• **Work to do**
1. From the chapter excerpt on sources, copy word for word the stretch from "An essential part" through "to find them.".
2. According to the chapter excerpt on sources, where are the core instruments for creating RDF ontologies found?

• **Text excerpt**

Chapter 4. Sources

Theodore Gerontakos

Ch4

Chapter 4. Sources

Theodore Gerontakos

An essential part of the AP process is to determine the sources of the components we mix and match. Although it’s true that linked-data practices and other technologies have changed our work, there has been an increase in linked-data-ready sources available. The quantity of tools available at the Library of Congress Linked Data Service alone is remarkable, not to mention all the other vocabularies and ontologies available as linked-data resources.

Library of Congress Linked Data Service

https://id.loc.gov/

In this chapter on sources, we’ll look at four sources of AP components: ontologies, schemas, vocabulary encoding schemes, and syntax encoding schemes, then conclude with some ideas on how to find them.

Ontologies

Ontologies have emerged as our richest source of AP components. Creating an ontology is difficult, as they often model total knowledge domains. Modeling library data alone is an enormous undertaking that requires many entities and properties. Once complete, however, many ontologies are relatively easy to use for assembling APs. They are essentially lists, with attendant descriptions, of classes and properties. The classes are types for our entities; our entities are instances of a given class. The properties relate the entities to other entities.

The ontologies that concern us here are RDF ontologies. These can be expressed using classes and properties specified for creating descriptions of classes and properties. The core instruments for creating RDF ontologies are found in RDF Schema 1.1 (RDFS). 1 We find the classes Class and Property in RDFS (although Property is technically in the RDF namespace, not RDFS) to classify instances of those classes. We also find properties such as domain, range, subPropertyOf, and subClassOf. RDFS is a small but essential ontology for creating ontologies.

• **Record extracts**
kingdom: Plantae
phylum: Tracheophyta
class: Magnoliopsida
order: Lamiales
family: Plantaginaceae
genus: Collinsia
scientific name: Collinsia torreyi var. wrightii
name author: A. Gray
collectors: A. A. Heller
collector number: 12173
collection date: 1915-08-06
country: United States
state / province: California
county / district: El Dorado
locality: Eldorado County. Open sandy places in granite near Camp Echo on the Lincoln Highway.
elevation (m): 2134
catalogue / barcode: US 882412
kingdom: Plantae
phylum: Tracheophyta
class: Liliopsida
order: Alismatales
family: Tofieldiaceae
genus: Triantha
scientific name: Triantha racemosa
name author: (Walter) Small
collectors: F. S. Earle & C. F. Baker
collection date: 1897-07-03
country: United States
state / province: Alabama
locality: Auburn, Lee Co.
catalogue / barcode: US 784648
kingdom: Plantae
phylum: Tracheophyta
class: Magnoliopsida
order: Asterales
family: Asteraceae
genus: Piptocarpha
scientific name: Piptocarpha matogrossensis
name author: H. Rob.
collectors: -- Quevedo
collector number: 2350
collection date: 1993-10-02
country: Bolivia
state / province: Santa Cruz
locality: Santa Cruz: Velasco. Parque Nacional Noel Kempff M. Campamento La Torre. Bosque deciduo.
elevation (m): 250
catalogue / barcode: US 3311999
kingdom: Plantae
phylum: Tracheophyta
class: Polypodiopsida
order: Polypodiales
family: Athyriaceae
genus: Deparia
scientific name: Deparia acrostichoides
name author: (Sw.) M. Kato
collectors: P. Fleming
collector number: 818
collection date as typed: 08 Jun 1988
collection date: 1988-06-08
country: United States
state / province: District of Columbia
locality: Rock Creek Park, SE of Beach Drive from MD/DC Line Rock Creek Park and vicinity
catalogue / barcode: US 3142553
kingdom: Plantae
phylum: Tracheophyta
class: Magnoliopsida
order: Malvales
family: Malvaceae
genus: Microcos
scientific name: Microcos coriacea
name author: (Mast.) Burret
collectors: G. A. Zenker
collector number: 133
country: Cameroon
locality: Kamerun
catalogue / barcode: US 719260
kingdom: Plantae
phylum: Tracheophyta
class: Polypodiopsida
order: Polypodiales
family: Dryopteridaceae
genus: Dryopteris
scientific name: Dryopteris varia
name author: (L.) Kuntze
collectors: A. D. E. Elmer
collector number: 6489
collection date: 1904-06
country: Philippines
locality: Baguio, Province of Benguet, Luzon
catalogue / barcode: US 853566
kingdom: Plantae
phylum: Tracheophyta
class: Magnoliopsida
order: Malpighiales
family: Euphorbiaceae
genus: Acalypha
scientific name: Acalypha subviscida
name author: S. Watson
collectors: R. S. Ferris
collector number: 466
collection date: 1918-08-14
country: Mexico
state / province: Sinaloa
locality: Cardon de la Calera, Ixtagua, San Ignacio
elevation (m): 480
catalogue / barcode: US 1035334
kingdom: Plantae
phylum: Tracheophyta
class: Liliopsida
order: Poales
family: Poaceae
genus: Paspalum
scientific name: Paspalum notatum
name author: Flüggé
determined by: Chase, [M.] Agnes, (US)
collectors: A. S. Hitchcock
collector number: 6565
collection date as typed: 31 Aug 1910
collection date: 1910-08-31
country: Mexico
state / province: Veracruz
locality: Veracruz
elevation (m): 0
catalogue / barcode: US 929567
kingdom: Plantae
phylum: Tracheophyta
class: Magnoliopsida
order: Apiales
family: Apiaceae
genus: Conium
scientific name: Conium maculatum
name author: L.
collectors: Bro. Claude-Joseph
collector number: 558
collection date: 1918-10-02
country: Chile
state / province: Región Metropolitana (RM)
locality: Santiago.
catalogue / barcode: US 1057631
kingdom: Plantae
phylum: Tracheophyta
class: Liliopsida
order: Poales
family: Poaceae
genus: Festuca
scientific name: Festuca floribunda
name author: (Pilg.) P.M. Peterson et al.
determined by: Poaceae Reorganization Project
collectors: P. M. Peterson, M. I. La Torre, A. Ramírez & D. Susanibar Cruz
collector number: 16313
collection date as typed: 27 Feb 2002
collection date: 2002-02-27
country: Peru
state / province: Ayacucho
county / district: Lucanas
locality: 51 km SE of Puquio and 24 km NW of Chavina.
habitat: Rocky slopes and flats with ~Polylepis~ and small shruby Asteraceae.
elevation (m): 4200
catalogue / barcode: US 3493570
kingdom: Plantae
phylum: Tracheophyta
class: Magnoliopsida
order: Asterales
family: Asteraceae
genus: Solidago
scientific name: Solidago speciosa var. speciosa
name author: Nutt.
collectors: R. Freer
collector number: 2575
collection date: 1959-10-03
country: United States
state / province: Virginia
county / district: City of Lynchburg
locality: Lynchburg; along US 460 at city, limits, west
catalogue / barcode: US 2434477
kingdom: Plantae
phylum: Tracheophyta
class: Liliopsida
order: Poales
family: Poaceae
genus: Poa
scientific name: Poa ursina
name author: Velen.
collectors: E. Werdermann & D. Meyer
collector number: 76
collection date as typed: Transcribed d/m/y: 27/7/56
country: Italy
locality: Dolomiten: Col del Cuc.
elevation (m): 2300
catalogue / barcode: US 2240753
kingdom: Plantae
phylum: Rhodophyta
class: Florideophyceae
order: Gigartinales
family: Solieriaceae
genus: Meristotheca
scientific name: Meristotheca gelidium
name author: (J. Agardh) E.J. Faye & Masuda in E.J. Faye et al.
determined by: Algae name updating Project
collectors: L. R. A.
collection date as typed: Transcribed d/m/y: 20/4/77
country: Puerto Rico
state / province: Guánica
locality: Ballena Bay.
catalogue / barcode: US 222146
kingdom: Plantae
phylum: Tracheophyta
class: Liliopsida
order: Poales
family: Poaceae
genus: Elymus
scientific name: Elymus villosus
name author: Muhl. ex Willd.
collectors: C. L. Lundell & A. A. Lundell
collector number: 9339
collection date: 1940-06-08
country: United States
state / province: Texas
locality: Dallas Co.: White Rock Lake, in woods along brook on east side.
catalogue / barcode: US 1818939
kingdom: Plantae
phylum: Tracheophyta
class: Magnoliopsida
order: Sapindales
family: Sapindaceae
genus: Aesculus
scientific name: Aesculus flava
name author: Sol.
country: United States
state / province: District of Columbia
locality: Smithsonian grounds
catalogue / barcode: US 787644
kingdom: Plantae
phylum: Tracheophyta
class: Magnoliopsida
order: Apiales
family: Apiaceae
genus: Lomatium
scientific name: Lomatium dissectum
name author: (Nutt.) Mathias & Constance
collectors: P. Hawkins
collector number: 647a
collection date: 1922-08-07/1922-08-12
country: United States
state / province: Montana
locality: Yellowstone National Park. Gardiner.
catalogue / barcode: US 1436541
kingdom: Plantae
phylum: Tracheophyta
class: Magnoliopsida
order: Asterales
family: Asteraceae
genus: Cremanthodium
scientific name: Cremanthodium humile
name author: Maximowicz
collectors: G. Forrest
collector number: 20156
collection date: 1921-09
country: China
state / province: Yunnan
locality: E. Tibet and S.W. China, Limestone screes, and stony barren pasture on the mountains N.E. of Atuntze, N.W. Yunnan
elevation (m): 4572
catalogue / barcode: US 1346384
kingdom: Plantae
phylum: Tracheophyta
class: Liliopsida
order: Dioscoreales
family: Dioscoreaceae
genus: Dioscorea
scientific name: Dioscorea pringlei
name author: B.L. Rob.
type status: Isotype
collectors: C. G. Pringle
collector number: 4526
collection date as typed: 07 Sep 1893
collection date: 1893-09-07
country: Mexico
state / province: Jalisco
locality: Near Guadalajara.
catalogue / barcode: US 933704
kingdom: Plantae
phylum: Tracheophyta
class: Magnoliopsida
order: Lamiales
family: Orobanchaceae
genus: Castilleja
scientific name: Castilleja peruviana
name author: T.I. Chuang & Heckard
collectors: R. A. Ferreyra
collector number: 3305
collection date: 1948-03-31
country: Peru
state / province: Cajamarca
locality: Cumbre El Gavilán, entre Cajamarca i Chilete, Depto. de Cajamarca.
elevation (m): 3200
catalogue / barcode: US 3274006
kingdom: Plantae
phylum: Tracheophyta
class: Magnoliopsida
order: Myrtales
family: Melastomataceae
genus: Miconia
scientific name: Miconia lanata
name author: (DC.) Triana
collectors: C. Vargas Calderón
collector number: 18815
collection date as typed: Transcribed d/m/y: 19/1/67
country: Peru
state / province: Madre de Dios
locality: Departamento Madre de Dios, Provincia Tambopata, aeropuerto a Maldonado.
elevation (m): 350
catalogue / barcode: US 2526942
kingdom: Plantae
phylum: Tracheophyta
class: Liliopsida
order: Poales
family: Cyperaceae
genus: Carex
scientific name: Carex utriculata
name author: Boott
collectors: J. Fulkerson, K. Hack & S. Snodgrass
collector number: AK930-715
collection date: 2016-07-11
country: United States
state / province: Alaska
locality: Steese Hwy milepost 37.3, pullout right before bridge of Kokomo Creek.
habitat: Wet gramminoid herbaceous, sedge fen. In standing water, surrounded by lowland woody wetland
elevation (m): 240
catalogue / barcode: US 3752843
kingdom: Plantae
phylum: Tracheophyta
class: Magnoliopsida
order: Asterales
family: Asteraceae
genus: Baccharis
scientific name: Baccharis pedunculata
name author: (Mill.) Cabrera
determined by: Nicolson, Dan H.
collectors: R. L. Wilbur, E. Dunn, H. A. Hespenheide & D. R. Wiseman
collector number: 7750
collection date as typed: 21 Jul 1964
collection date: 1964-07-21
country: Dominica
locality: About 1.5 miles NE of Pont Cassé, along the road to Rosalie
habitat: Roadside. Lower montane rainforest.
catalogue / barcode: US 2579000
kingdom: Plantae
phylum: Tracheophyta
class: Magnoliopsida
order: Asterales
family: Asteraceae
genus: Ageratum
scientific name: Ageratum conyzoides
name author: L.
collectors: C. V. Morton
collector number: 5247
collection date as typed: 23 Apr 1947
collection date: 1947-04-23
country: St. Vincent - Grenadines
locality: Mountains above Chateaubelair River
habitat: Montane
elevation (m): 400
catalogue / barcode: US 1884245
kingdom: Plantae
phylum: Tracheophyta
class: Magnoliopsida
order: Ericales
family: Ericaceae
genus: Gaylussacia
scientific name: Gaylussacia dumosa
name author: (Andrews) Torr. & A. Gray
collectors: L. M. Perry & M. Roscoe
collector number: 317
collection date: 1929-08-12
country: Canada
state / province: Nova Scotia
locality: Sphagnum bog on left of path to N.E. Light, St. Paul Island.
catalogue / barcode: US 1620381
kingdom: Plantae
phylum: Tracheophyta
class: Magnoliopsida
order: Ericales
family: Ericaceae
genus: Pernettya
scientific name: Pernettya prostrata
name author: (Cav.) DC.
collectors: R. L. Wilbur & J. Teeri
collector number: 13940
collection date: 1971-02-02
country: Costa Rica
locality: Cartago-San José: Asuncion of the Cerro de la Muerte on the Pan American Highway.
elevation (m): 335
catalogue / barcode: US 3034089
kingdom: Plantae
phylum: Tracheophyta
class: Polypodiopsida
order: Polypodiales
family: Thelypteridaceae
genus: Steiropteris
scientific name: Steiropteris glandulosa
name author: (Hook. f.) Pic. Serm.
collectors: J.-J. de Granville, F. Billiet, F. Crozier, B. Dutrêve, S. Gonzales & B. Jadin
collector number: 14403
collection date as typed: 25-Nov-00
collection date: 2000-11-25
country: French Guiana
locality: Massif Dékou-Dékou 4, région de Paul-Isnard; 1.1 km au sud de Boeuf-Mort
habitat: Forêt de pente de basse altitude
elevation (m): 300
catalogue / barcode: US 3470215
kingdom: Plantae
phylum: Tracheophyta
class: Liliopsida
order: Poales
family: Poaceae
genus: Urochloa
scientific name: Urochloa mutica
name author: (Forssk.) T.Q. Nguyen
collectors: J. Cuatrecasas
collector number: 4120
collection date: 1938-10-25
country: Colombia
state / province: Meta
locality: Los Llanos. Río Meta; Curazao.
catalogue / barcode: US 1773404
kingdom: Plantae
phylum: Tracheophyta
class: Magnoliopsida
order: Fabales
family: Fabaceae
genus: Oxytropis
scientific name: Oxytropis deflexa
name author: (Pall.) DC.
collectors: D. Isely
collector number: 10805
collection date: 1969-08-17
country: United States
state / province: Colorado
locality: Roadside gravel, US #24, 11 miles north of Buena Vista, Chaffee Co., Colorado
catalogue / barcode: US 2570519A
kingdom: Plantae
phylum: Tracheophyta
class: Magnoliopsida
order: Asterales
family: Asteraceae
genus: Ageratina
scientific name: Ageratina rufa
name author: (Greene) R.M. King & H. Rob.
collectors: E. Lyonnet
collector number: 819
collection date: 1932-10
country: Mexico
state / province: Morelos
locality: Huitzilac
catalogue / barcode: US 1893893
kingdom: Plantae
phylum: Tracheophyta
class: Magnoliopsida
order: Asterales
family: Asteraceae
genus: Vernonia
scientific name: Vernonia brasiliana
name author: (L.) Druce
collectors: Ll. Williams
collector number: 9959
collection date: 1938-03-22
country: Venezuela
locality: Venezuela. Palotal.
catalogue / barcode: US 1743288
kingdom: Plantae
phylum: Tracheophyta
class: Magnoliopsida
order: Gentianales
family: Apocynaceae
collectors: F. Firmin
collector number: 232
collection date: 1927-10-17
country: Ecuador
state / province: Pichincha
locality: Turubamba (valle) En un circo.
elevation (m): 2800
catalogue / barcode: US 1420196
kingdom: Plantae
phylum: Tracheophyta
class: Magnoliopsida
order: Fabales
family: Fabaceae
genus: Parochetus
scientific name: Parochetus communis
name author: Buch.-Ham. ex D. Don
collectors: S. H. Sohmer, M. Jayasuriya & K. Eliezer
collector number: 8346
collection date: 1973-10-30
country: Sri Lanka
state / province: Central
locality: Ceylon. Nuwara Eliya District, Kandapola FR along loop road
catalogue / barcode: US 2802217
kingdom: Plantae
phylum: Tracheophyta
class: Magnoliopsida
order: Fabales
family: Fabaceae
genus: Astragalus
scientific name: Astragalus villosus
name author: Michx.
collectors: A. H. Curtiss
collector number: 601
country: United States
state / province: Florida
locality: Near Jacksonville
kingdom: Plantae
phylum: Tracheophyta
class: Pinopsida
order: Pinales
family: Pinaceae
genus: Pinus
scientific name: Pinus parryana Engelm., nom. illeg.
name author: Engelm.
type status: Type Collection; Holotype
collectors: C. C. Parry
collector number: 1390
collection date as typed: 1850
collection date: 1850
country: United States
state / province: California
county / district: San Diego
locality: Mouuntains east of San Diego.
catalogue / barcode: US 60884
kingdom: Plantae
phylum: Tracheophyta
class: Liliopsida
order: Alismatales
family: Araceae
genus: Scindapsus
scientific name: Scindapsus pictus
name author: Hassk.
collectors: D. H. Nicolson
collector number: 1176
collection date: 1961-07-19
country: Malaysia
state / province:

• **Solution list**
1.
An essential part of the AP process is to determine the sources of the components we mix and match. Although it’s true that linked-data practices and other technologies have changed our work, there has been an increase in linked-data-ready sources available. The quantity of tools available at the Library of Congress Linked Data Service alone is remarkable, not to mention all the other vocabularies and ontologies available as linked-data resources.

Library of Congress Linked Data Service

https://id.loc.gov/

In this chapter on sources, we’ll look at four sources of AP components: ontologies, schemas, vocabulary encoding schemes, and syntax encoding schemes, then conclude with some ideas on how to find them.

2. In RDF Schema 1.1 (RDFS).